(TASK MATERIAL):
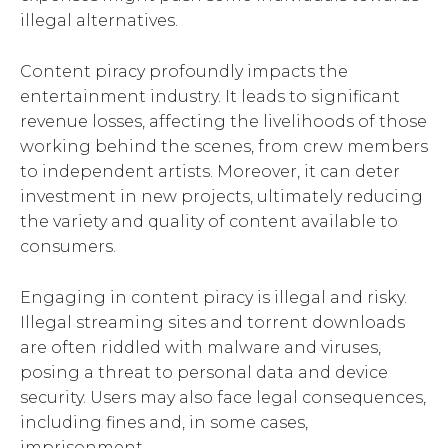
illegal alternatives.
Content piracy profoundly impacts the
entertainment industry. It leads to significant
revenue losses, affecting the livelihoods of those
working behind the scenes, from crew members
to independent artists. Moreover, it can deter
investment in new projects, ultimately reducing
the variety and quality of content available to
consumers.
Engaging in content piracy is illegal and risky.
Illegal streaming sites and torrent downloads
are often riddled with malware and viruses,
posing a threat to personal data and device
security. Users may also face legal consequences,
including fines and, in some cases,
imprisonment.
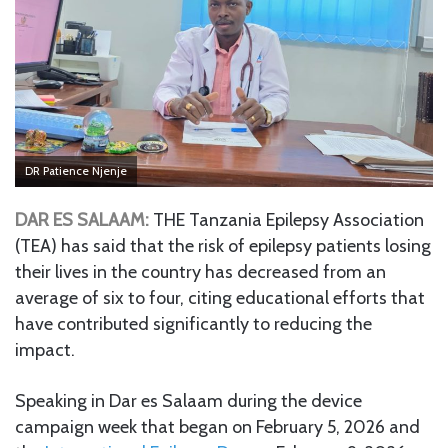
DR Patience Njenje
DAR ES SALAAM:
THE Tanzania Epilepsy Association
(TEA) has said that the risk of epilepsy patients losing
their lives in the country has decreased from an
average of six to four, citing educational efforts that
have contributed significantly to reducing the
impact.
Speaking in Dar es Salaam during the device
campaign week that began on February 5, 2026 and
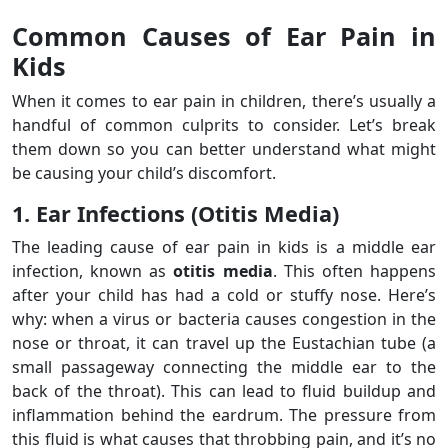
Common Causes of Ear Pain in
Kids
When it comes to ear pain in children, there’s usually a
handful of common culprits to consider. Let’s break
them down so you can better understand what might
be causing your child’s discomfort.
1. Ear Infections (Otitis Media)
The leading cause of ear pain in kids is a middle ear
infection, known as
otitis media
. This often happens
after your child has had a cold or stuffy nose. Here’s
why: when a virus or bacteria causes congestion in the
nose or throat, it can travel up the Eustachian tube (a
small passageway connecting the middle ear to the
back of the throat). This can lead to fluid buildup and
inflammation behind the eardrum. The pressure from
this fluid is what causes that throbbing pain, and it’s no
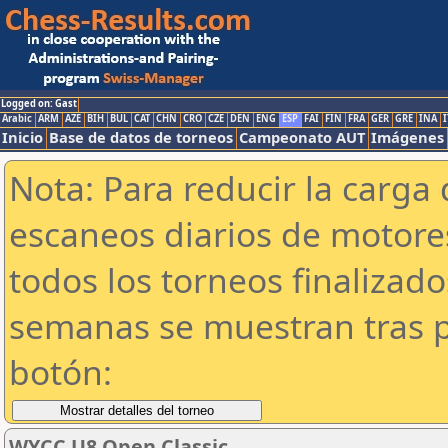
Logged on: Gast
Arabic
ARM
AZE
BIH
BUL
CAT
CHN
CRO
CZE
DEN
ENG
ESP
FAI
FIN
FRA
GER
GRE
INA
I
Inicio
Base de datos de torneos
Campeonato AUT
Imágenes
Nota: Para reducir la carga 
escaneos diarios de motor
todos los torneos finalizad
semanas se muestran tras p
botón:
WYCC U8 Open Classic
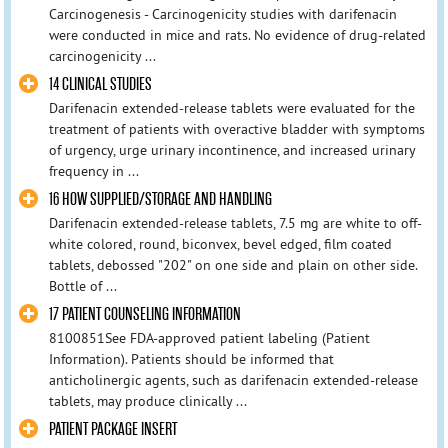
Carcinogenesis - Carcinogenicity studies with darifenacin
were conducted in mice and rats. No evidence of drug-related
carcinogenicity ...
14 CLINICAL STUDIES
Darifenacin extended-release tablets were evaluated for the
treatment of patients with overactive bladder with symptoms
of urgency, urge urinary incontinence, and increased urinary
frequency in ...
16 HOW SUPPLIED/STORAGE AND HANDLING
Darifenacin extended-release tablets, 7.5 mg are white to off-
white colored, round, biconvex, bevel edged, film coated
tablets, debossed "202" on one side and plain on other side.
Bottle of ...
17 PATIENT COUNSELING INFORMATION
8100851See FDA-approved patient labeling (Patient
Information). Patients should be informed that
anticholinergic agents, such as darifenacin extended-release
tablets, may produce clinically ...
PATIENT PACKAGE INSERT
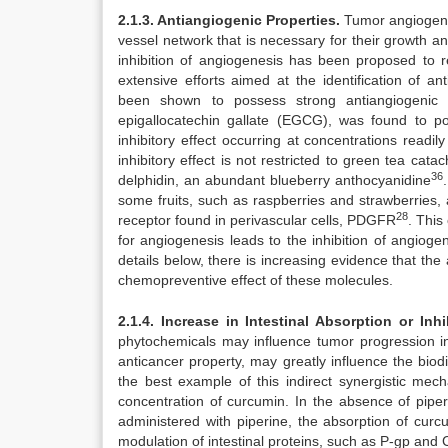
2.1.3. Antiangiogenic Properties.
Tumor angiogenes
vessel network that is necessary for their growth a
inhibition of angiogenesis has been proposed to r
extensive efforts aimed at the identification of an
been shown to possess strong antiangiogenic ac
epigallocatechin gallate (EGCG), was found to pot
inhibitory effect occurring at concentrations rea
inhibitory effect is not restricted to green tea cata
36
delphidin, an abundant blueberry anthocyanidine
some fruits, such as raspberries and strawberries, a
28
receptor found in perivascular cells, PDGFR
. This
for angiogenesis leads to the inhibition of angioge
details below, there is increasing evidence that the
chemopreventive effect of these molecules.
2.1.4. Increase in Intestinal Absorption or In
phytochemicals may influence tumor progression inv
anticancer property, may greatly influence the biodi
the best example of this indirect synergistic me
concentration of curcumin. In the absence of pipe
administered with piperine, the absorption of curc
modulation of intestinal proteins, such as P-gp and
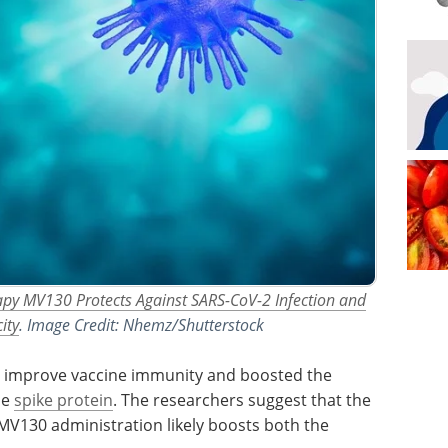
py MV130 Protects Against SARS-CoV-2 Infection and
ity
. Image Credit: Nhemz/Shutterstock
 improve vaccine immunity and boosted the
he
spike protein
. The researchers suggest that the
130 administration likely boosts both the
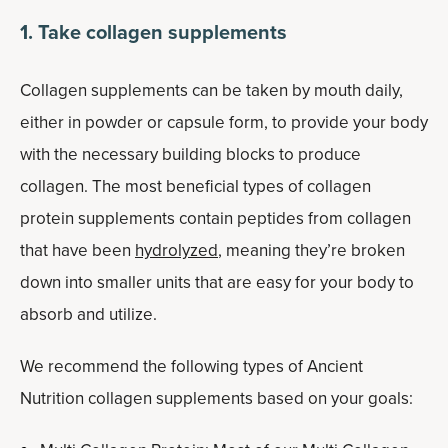
1. Take collagen supplements
Collagen supplements can be taken by mouth daily,
either in powder or capsule form, to provide your body
with the necessary building blocks to produce
collagen. The most beneficial types of collagen
protein supplements contain peptides from collagen
that have been
hydrolyzed
, meaning they’re broken
down into smaller units that are easy for your body to
absorb and utilize.
We recommend the following types of Ancient
Nutrition collagen supplements based on your goals:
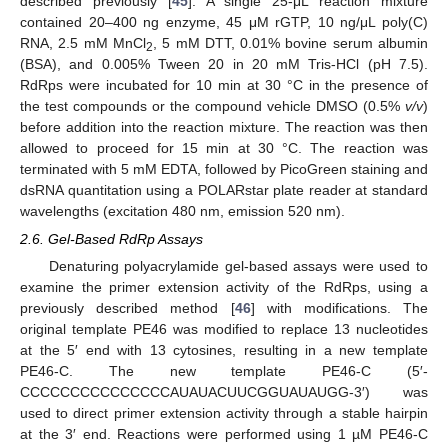
described previously [
45
]. A single 25-μL reaction mixture
contained 20–400 ng enzyme, 45 μM rGTP, 10 ng/μL poly(C)
RNA, 2.5 mM MnCl
, 5 mM DTT, 0.01% bovine serum albumin
2
(BSA), and 0.005% Tween 20 in 20 mM Tris-HCl (pH 7.5).
RdRps were incubated for 10 min at 30 °C in the presence of
the test compounds or the compound vehicle DMSO (0.5%
v/v
)
before addition into the reaction mixture. The reaction was then
allowed to proceed for 15 min at 30 °C. The reaction was
terminated with 5 mM EDTA, followed by PicoGreen staining and
dsRNA quantitation using a POLARstar plate reader at standard
wavelengths (excitation 480 nm, emission 520 nm).
2.6. Gel-Based RdRp Assays
Denaturing polyacrylamide gel-based assays were used to
examine the primer extension activity of the RdRps, using a
previously described method [
46
] with modifications. The
original template PE46 was modified to replace 13 nucleotides
at the 5′ end with 13 cytosines, resulting in a new template
PE46-C. The new template PE46-C (5′-
CCCCCCCCCCCCCCCAUAUACUUCGGUAUAUGG-3′) was
used to direct primer extension activity through a stable hairpin
at the 3′ end. Reactions were performed using 1 µM PE46-C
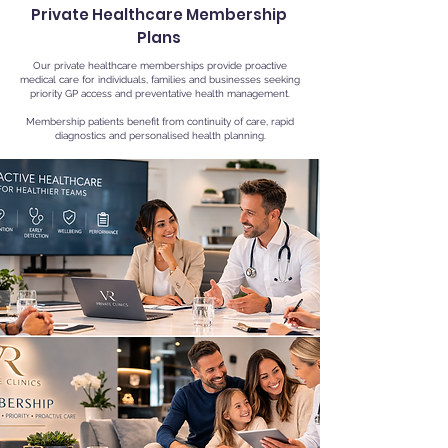
Private Healthcare Membership
Plans
Our private healthcare memberships provide proactive
medical care for individuals, families and businesses seeking
priority GP access and preventative health management.
Membership patients benefit from continuity of care, rapid
diagnostics and personalised health planning.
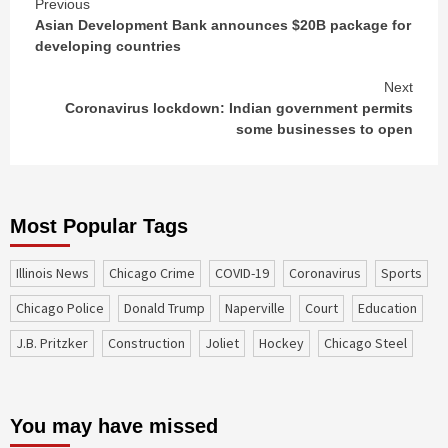
Continue
Previous
Asian Development Bank announces $20B package for
Reading
developing countries
Next
Coronavirus lockdown: Indian government permits
some businesses to open
Most Popular Tags
Illinois News
Chicago Crime
COVID-19
coronavirus
sports
Chicago Police
Donald Trump
Naperville
court
education
J.B. Pritzker
construction
Joliet
Hockey
Chicago Steel
You may have missed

(TASK STATEMENT):
Copy out exactly the material that runs from the line with "Logged on: Gast" to the line with "14 CLINICAL STUDIES", ends included, and leave the pictures behind.

(EXERCISE OUTPUT):
Logged on: Gast
Arabic
ARM
AZE
BIH
BUL
CAT
CHN
CRO
CZE
DEN
ENG
ESP
FAI
FIN
FRA
GER
GRE
INA
I
Inicio
Base de datos de torneos
Campeonato AUT
Imágenes
Nota: Para reducir la carga 
escaneos diarios de motor
todos los torneos finalizad
semanas se muestran tras p
botón:
WYCC U8 Open Classic
Carcinogenesis - Carcinogenicity studies with darifenacin
were conducted in mice and rats. No evidence of drug-related
carcinogenicity ...
14 CLINICAL STUDIES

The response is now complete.